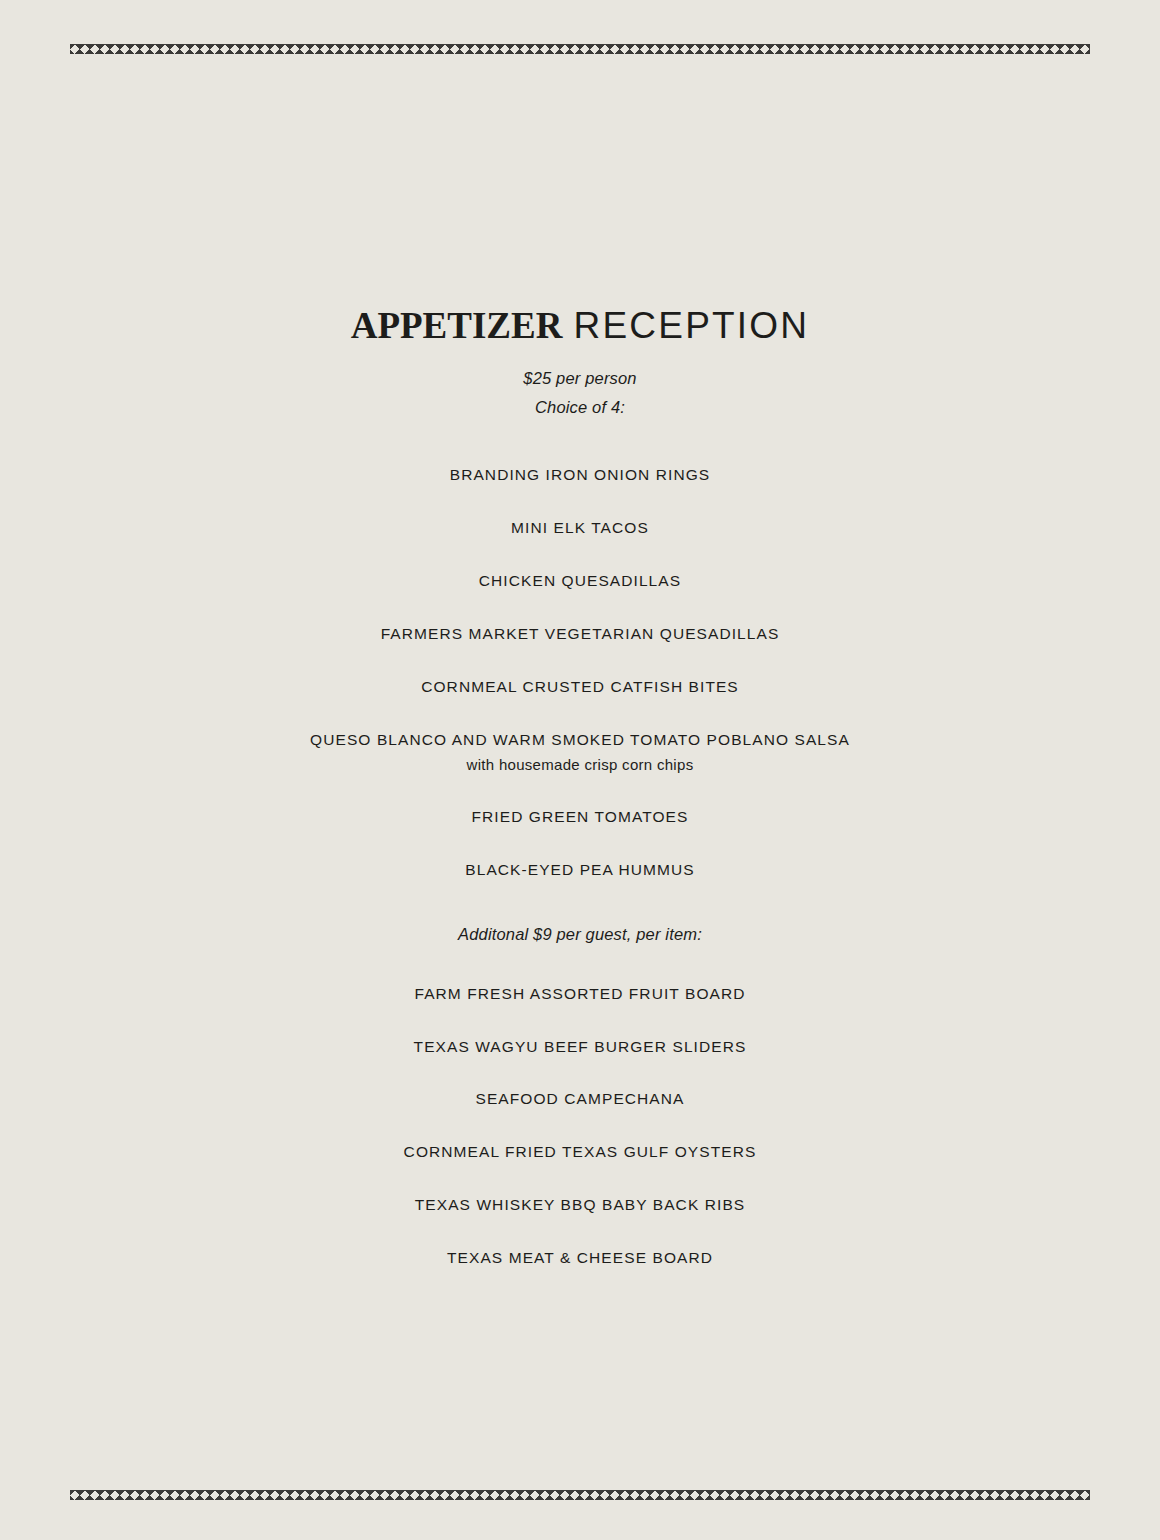APPETIZER RECEPTION
$25 per person
Choice of 4:
BRANDING IRON ONION RINGS
MINI ELK TACOS
CHICKEN QUESADILLAS
FARMERS MARKET VEGETARIAN QUESADILLAS
CORNMEAL CRUSTED CATFISH BITES
QUESO BLANCO AND WARM SMOKED TOMATO POBLANO SALSA with housemade crisp corn chips
FRIED GREEN TOMATOES
BLACK-EYED PEA HUMMUS
Additonal $9 per guest, per item:
FARM FRESH ASSORTED FRUIT BOARD
TEXAS WAGYU BEEF BURGER SLIDERS
SEAFOOD CAMPECHANA
CORNMEAL FRIED TEXAS GULF OYSTERS
TEXAS WHISKEY BBQ BABY BACK RIBS
TEXAS MEAT & CHEESE BOARD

----------

• _Task goal_
A word-for-word copy of the records above is needed, pictures excluded.

• _Solution to the exercise_
APPETIZER RECEPTION
$25 per person
Choice of 4:
BRANDING IRON ONION RINGS
MINI ELK TACOS
CHICKEN QUESADILLAS
FARMERS MARKET VEGETARIAN QUESADILLAS
CORNMEAL CRUSTED CATFISH BITES
QUESO BLANCO AND WARM SMOKED TOMATO POBLANO SALSA with housemade crisp corn chips
FRIED GREEN TOMATOES
BLACK-EYED PEA HUMMUS
Additonal $9 per guest, per item:
FARM FRESH ASSORTED FRUIT BOARD
TEXAS WAGYU BEEF BURGER SLIDERS
SEAFOOD CAMPECHANA
CORNMEAL FRIED TEXAS GULF OYSTERS
TEXAS WHISKEY BBQ BABY BACK RIBS
TEXAS MEAT & CHEESE BOARD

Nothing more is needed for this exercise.